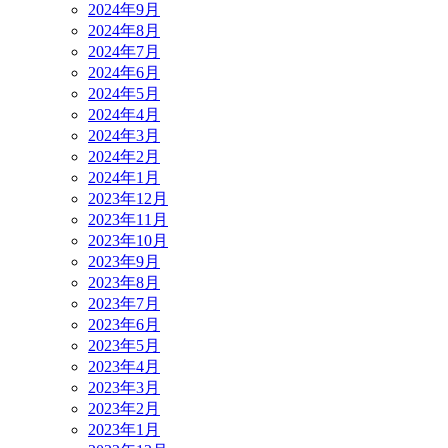
2024年9月
2024年8月
2024年7月
2024年6月
2024年5月
2024年4月
2024年3月
2024年2月
2024年1月
2023年12月
2023年11月
2023年10月
2023年9月
2023年8月
2023年7月
2023年6月
2023年5月
2023年4月
2023年3月
2023年2月
2023年1月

# What the task asks
What's needed is every record restated exactly, pictures excluded.

# Task output
2024年9月
2024年8月
2024年7月
2024年6月
2024年5月
2024年4月
2024年3月
2024年2月
2024年1月
2023年12月
2023年11月
2023年10月
2023年9月
2023年8月
2023年7月
2023年6月
2023年5月
2023年4月
2023年3月
2023年2月
2023年1月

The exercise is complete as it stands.